Von Thomas Reintjes | 18.09.2013
    Auf seiner YouTube-Seite zeigt Ivan Owen seine Schöpfungen, darunter einige mechanische Hände. Owen baut Puppen und Kostüme. Die überdimensionale Hand in diesem Video ist für ein Werwolfkostüm gedacht. Ein solches Video hat Richard van As gesehen und Ivan Owen eine E-Mail geschickt:

    "Er hat mich gefragt, ob ich mit ihm an einem Fingerersatz arbeiten wolle."

    Van As, Dachdecker in Südafrika, hatte bei einem Arbeitsunfall zwei Finger verloren. Owen, auf der anderen Seite der Erde in den USA, zögerte nicht lange. Er flog nach Südafrika und bastelte gemeinsam mit van As an einer künstlichen Hand aus Metall. Richtig Fahrt nahm das Projekt auf, als die Mutter von Liam Dippenaar sich an die beiden wandte. Owen:

    "Er wurde ohne Finger an der rechten Hand geboren. Zuerst haben wir ihm einen Prototyp aus Metall gebaut. Aber dann waren wir vom 3-D-Druck begeistert. Wir haben entsprechend der Metallteile ein 3-D-Design am Computer erstellt. Damit konnten wir dann die Plastikteile für seine Hand drucken."

    Ein YouTube-Video zeigt, wie Liam mit der Kunststoffhand Münzen greifen kann - was nicht immer gelingt. Es ist vermutlich die weltweit erste selbst gedruckte Prothese. Die 3-D-Drucktechnik hatte für die Entwickler der Robohand - wie sie sie nannten - immense Vorteile. Sie konnten problemlos über Kontinente hinweg Designs austauschen, indem sie sich Dateien statt Bauteile zuschickten, bis alles funktionierte, erzählt Owen:

    "Die Hand funktioniert rein mechanisch, ohne Elektronik oder Motoren. Von jedem Finger geht ein Draht zum Unterarm, wo er befestigt ist. Wenn man sein Handgelenk nach unten biegt, strafft das die Drähte und biegt die Finger. Wenn man das Handgelenk zurückbewegt, strecken Gummis am Handrücken die Finger wieder."

    Das selbst zusammenzubauen ist nicht ganz einfach, außerdem braucht man außer den billigen 3-D-Druck-Teilen und ein bisschen Zubehör einen teuren orthopädischen Kunststoff, der als Armschale dient und an dem die Robohand befestigt wird. Das Ergebnis ist eine recht einfache Prothese, mit der sich lediglich greifen lässt. Trotzdem war Charles Goldfarb, Handchirurg an der Washington University im US-Bundesstaat Missouri, beim ersten Anblick der Robohand begeistert:

    "Ich dachte: Das ist genial. Aber ich dachte auch, es sieht schon sehr einfach aus. Wird es wohl funktionieren?"

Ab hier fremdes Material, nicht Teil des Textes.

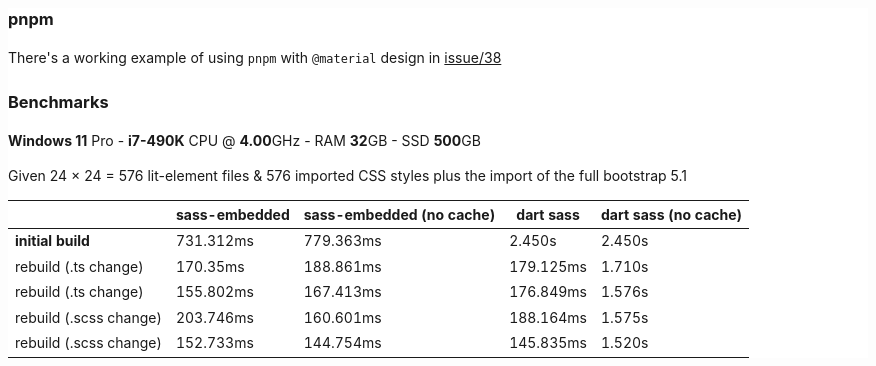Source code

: ### pnpm

There's a working example of using `pnpm` with `@material` design
in [issue/38](https://github.com/glromeo/esbuild-sass-plugin/tree/main/test/issues/38)

### Benchmarks
**Windows 11** Pro - **i7-490K** CPU @ **4.00**GHz - RAM **32**GB - SSD **500**GB

Given 24 × 24 = 576 lit-element files & 576 imported CSS styles plus the import of the full bootstrap 5.1

|                        | sass-embedded  | sass-embedded (no cache) | dart sass | dart sass (no cache) |
|------------------------|----------------|--------------------------|-----------|----------------------|
| **initial build**      | 731.312ms      | 779.363ms                | 2.450s    | 2.450s               |
| rebuild (.ts change)   | 170.35ms       | 188.861ms                | 179.125ms | 1.710s               |
| rebuild (.ts change)   | 155.802ms      | 167.413ms                | 176.849ms | 1.576s               |
| rebuild (.scss change) | 203.746ms      | 160.601ms                | 188.164ms | 1.575s               |
| rebuild (.scss change) | 152.733ms      | 144.754ms                | 145.835ms | 1.520s               |


[travis-url]: https://app.travis-ci.com/glromeo/esbuild-sass-plugin
[travis-image]: https://app.travis-ci.com/glromeo/esbuild-sass-plugin.svg?branch=main
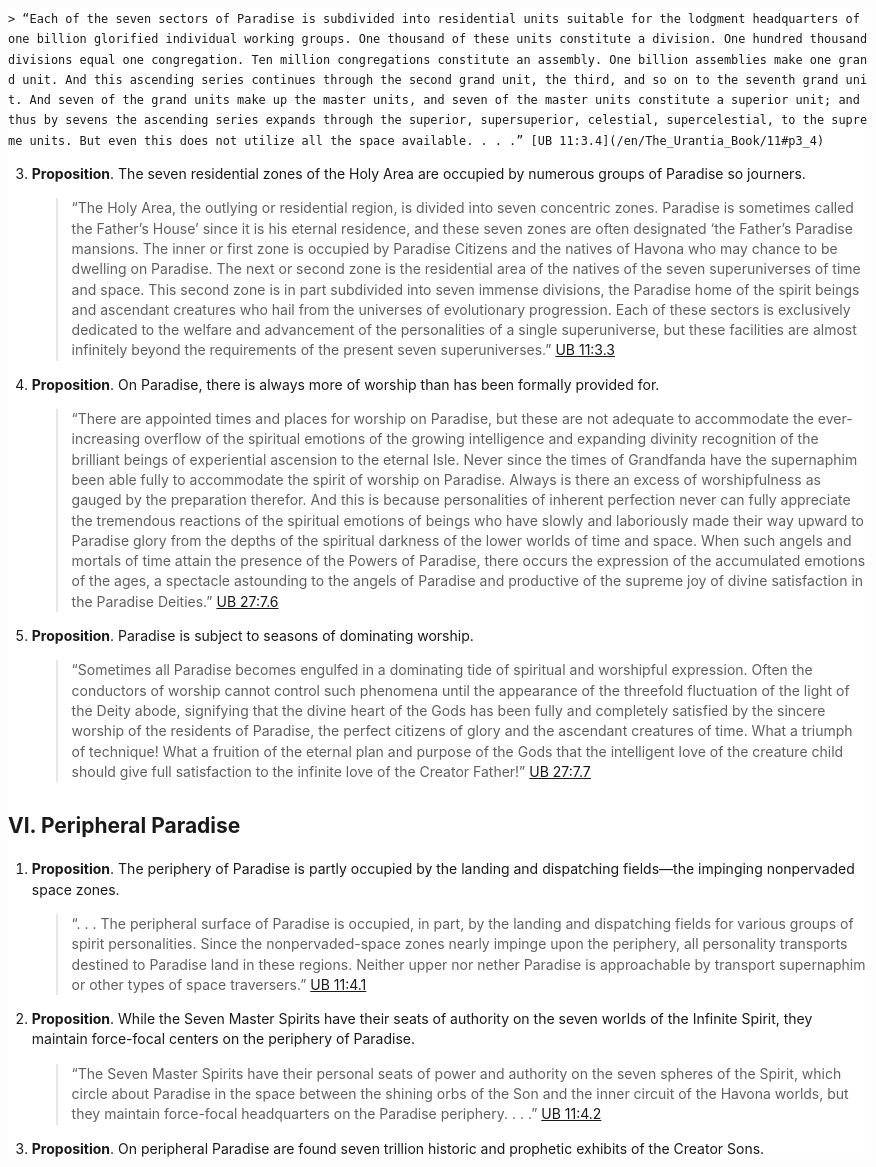 	> “Each of the seven sectors of Paradise is subdivided into residential units suitable for the lodgment headquarters of one billion glorified individual working groups. One thousand of these units constitute a division. One hundred thousand divisions equal one congregation. Ten million congregations constitute an assembly. One billion assemblies make one grand unit. And this ascending series continues through the second grand unit, the third, and so on to the seventh grand unit. And seven of the grand units make up the master units, and seven of the master units constitute a superior unit; and thus by sevens the ascending series expands through the superior, supersuperior, celestial, supercelestial, to the supreme units. But even this does not utilize all the space available. . . .” [UB 11:3.4](/en/The_Urantia_Book/11#p3_4)
3. **Proposition**. The seven residential zones of the Holy Area are occupied by numerous groups of Paradise so journers.
	> “The Holy Area, the outlying or residential region, is divided into seven concentric zones. Paradise is sometimes called the Father’s House’ since it is his eternal residence, and these seven zones are often designated ‘the Father’s Paradise mansions. The inner or first zone is occupied by Paradise Citizens and the natives of Havona who may chance to be dwelling on Paradise. The next or second zone is the residential area of the natives of the seven superuniverses of time and space. This second zone is in part subdivided into seven immense divisions, the Paradise home of the spirit beings and ascendant creatures who hail from the universes of evolutionary progression. Each of these sectors is exclusively dedicated to the welfare and advancement of the personalities of a single superuniverse, but these facilities are almost infinitely beyond the requirements of the present seven superuniverses.” [UB 11:3.3](/en/The_Urantia_Book/11#p3_3)
4. **Proposition**. On Paradise, there is always more of worship than has been formally provided for.
	> “There are appointed times and places for worship on Paradise, but these are not adequate to accommodate the ever-increasing overflow of the spiritual emotions of the growing intelligence and expanding divinity recognition of the brilliant beings of experiential ascension to the eternal Isle. Never since the times of Grandfanda have the supernaphim been able fully to accommodate the spirit of worship on Paradise. Always is there an excess of worshipfulness as gauged by the preparation therefor. And this is because personalities of inherent perfection never can fully appreciate the tremendous reactions of the spiritual emotions of beings who have slowly and laboriously made their way upward to Paradise glory from the depths of the spiritual darkness of the lower worlds of time and space. When such angels and mortals of time attain the presence of the Powers of Paradise, there occurs the expression of the accumulated emotions of the ages, a spectacle astounding to the angels of Paradise and productive of the supreme joy of divine satisfaction in the Paradise Deities.” [UB 27:7.6](/en/The_Urantia_Book/27#p7_6)
5. **Proposition**. Paradise is subject to seasons of dominating worship.
	> “Sometimes all Paradise becomes engulfed in a dominating tide of spiritual and worshipful expression. Often the conductors of worship cannot control such phenomena until the appearance of the threefold fluctuation of the light of the Deity abode, signifying that the divine heart of the Gods has been fully and completely satisfied by the sincere worship of the residents of Paradise, the perfect citizens of glory and the ascendant creatures of time. What a triumph of technique! What a fruition of the eternal plan and purpose of the Gods that the intelligent love of the creature child should give full satisfaction to the infinite love of the Creator Father!” [UB 27:7.7](/en/The_Urantia_Book/27#p7_7)

## VI. Peripheral Paradise

1. **Proposition**. The periphery of Paradise is partly occupied by the landing and dispatching fields—the impinging nonpervaded space zones.
	> “. . . The peripheral surface of Paradise is occupied, in part, by the landing and dispatching fields for various groups of spirit personalities. Since the nonpervaded-space zones nearly impinge upon the periphery, all personality transports destined to Paradise land in these regions. Neither upper nor nether Paradise is approachable by transport supernaphim or other types of space traversers.” [UB 11:4.1](/en/The_Urantia_Book/11#p4_1)
2. **Proposition**. While the Seven Master Spirits have their seats of authority on the seven worlds of the Infinite Spirit, they maintain force-focal centers on the periphery of Paradise.
	> “The Seven Master Spirits have their personal seats of power and authority on the seven spheres of the Spirit, which circle about Paradise in the space between the shining orbs of the Son and the inner circuit of the Havona worlds, but they maintain force-focal headquarters on the Paradise periphery. . . .” [UB 11:4.2](/en/The_Urantia_Book/11#p4_2)
3. **Proposition**. On peripheral Paradise are found seven trillion historic and prophetic exhibits of the Creator Sons.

    Gesehen hat der Arzt die Robohand zum ersten Mal, als ein Patient mit den gedruckten Einzelteilen zu ihm kam. Die digitalen Bauanleitungen, die Dateien für den Ausdruck auf 3-D-Druckern, hat Ivan Owen frei verfügbar ins Internet gestellt. Jeder, der einen 3-D-Drucker zur Verfügung hat, kann sich eine Robohand ausdrucken. Charles Goldfarb will sie jetzt auch weiteren Patienten empfehlen - für jeden sei Robohand zwar nicht geeignet, aber vor allem für Kinder sei sie interessant:

    "Die Robohand ist toll für ein Kind, das keine Finger und keinen Daumen hat, das jung ist und unbedingt eine Prothese haben möchte und das wegen des Wachstums noch mehrere Prothesen brauchen wird. Dann wäre die Robohand eine gute Wahl."

    Prothesen für Kinder sind vor allem deshalb eine teure Angelegenheit, weil sie so oft eine neue brauchen. Für Erwachsene lohnt sich hingegen eine aufwendigere, vielfältiger einsetzbare, aber mehrere 10.000 Euro teure Handprothese schon eher. Robohand zeigt auf, wie 3-D-Druck individuelle Anpassungen vereinfacht. Vielleicht lässt sich dieses Prinzip in Zukunft mit den Hightech-Prothesen zusammenführen, sodass auch diese mit den Kindern mitwachsen können, hofft Charles Goldfarb:

    "Robohand ist ein wunderbarer Start. Sie hilft Kindern schon jetzt, aber öffnet auch die Tür für noch größere und bessere Ideen in der Zukunft."